*** Opening of SUPPLIED ENTRIES ***

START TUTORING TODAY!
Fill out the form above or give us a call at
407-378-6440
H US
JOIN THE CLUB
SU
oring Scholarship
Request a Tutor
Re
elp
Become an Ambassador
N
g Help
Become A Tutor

*** Close of SUPPLIED ENTRIES ***

WORK TASK | Going through the data above, return each line with the word "Become".

RESPONSE TO THE TASK |
Become an Ambassador
Become A Tutor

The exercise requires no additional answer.